A recent Public Citizen report maintains that the idea of the "no-injury" class action is a fiction. After all, wrongful corporate conduct may be harmful to consumers, and worthy of deterrence, even when it is difficult for many individuals to quantify the particular harms to them.
Many state and federal consumer-protection laws authorize consumers to sue for violations of those laws and to be compensated with statutory (not actual) damages only. Often, those suits are brought as class actions in which everyone in the proposed class is seeking only statutory (not actual) damages.

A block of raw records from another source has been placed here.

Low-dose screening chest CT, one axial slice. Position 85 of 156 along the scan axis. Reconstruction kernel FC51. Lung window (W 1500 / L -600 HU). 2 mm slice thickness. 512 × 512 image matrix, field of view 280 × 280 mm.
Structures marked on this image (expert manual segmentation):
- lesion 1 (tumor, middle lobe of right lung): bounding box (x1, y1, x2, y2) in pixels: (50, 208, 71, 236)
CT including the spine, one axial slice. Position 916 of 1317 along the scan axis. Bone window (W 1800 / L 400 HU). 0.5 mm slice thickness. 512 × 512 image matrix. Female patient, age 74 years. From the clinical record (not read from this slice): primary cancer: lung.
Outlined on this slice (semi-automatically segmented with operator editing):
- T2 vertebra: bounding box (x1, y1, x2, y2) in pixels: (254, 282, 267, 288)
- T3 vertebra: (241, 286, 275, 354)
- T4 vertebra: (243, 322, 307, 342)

Law professor Joanna Shepherd has written about results in those kinds of cases in An Empirical Survey of No-Injury Class Actions. Here is the abstract:
This report empirically examines the allocation of settlements and awards in no-injury class actions among plaintiffs, attorneys, and cy pres funds. The results are based on my study of 432 no-injury class action settlements and trial awards from 2005-2015. The study finds that, on average, 60 percent of the total monetary award paid by the defendants was allocated to the plaintiffs’ class and 37.9 percent was allocated to attorneys’ fees. However, because many settlements disperse the unclaimed portion of the settlement fund to a cy pres fund, the funds available to class members at the time of settlement may significantly overstate the actual amount class members ultimately receive. Although 60 percent of the total monetary award may be available to class members, in reality, they typically receive less than 9 percent of the total. In comparison, class counsel receives an average of 37.9 percent of available funds, over 4 times the funds typically distributed to the class. A result in which plaintiffs recover less than 10 percent of the award, with the rest going to lawyers or unrelated groups, clearly does not achieve the compensatory goals of class actions. Instead, the costs of no-injury class actions are passed on to consumers in the form of higher prices, lower product quality, and reduced innovation.